Wind of the inquiry led to widespread condemnation in the media. And a number of large corporates quickly distanced themselves from their reverse factoring models. The report and ongoing calls for action from ASBFEO Ombudsman Kate Carnell as well as Michaelia Cash, have led to the federal government opening consultation on the draft Payment Times Reporting Framework.
The legislation is proposed to take effect from 1 January 2021 and would require large businesses with an annual turnover of more than $100 million, to publish information on their SME payment times and practices (including their use of reverse factoring models). The information would be made available to the public and give SMEs some insight into how working with a large client might impact their business.
Certainly, late payment of invoices can be blamed for holding back the growth and productivity of many SMEs. Ahead of any legislation, it continues to fall to brokers and business owners to find finance options to help steady cash flow.
Our view is that getting working capital back into a business sooner is key to long-term business success. It means businesses can take advantage of new opportunities and hence, continue to grow. When it is by choice, businesses are often happy to offset the cost of a facility against the value of receiving funds when they need them.
However, using a finance facility of any type should always be the decision of the business taking it on (not something that is pushed on to them in order to get paid).
Having an “at call” finance facility can mean the business is able to maintain stability through changing market and economic conditions, as well as successfully taking a seat at the table with larger businesses. The role of brokers and business advisers is to evaluate the current situation and find the right options for their clients.
The work of ASBFEO Ombudsman Kate Carnell and the proposed legislation is certainly a huge step forward, and one that could change the SME sector significantly – for the better. As Ms Carnell states in the report “$115 billion worth of payments to small business are late and this stops $7 billion of working capital being available to small businesses every year.”

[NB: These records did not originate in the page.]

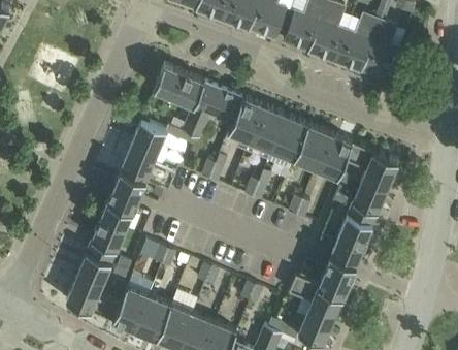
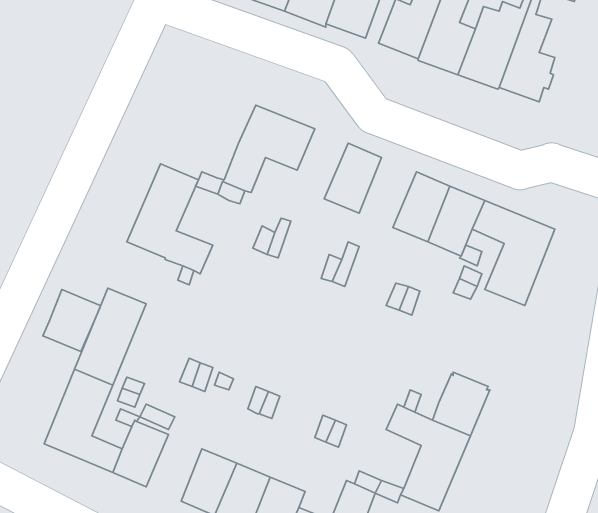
building: [155,65,204,106] -> none
building: [227,97,264,142] -> none
building: [267,116,308,171] -> none
building: [108,170,145,211] -> [43,290,100,352]
building: [331,201,379,266] -> none
building: [133,295,169,339] -> none

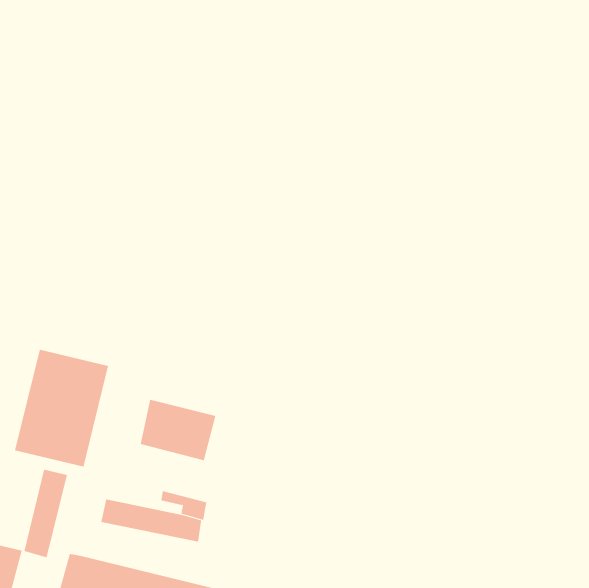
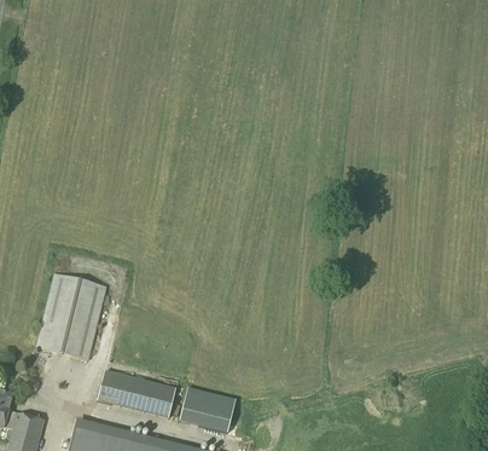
building: [140,399,216,461] -> [180,387,236,432]
building: [24,469,68,558] -> none

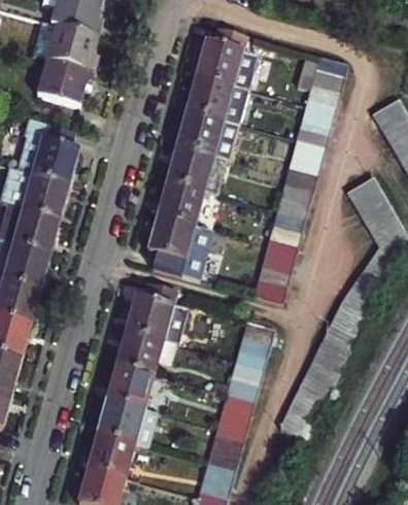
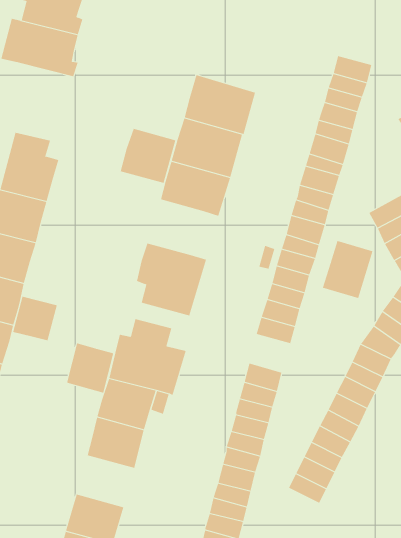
building: [199,26,261,88] -> none
building: [35,62,94,111] -> none
building: [157,179,205,227] -> [120,128,176,184]
building: none -> [322,240,373,299]
building: none -> [13,296,57,341]
building: none -> [66,342,114,394]
building: [96,399,146,443] -> none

The ability to realise working capital on time, consistently has the power to shake up the SME landscape as well as the broader economy.
Consultation on the draft Payment Times Reporting Framework is open until 6 March 2020.
Founder of Apricity Finance, Linden has more than 25 years working across the finance industry. His experience covers distribution, capital raising, product development and investment reviews, responsible manager and board level roles. He has wide networks and significant experience in marketing at retail, intermediary and institutional levels.
Linden is a board member and responsible manager for a number of funds management and other financial services firms.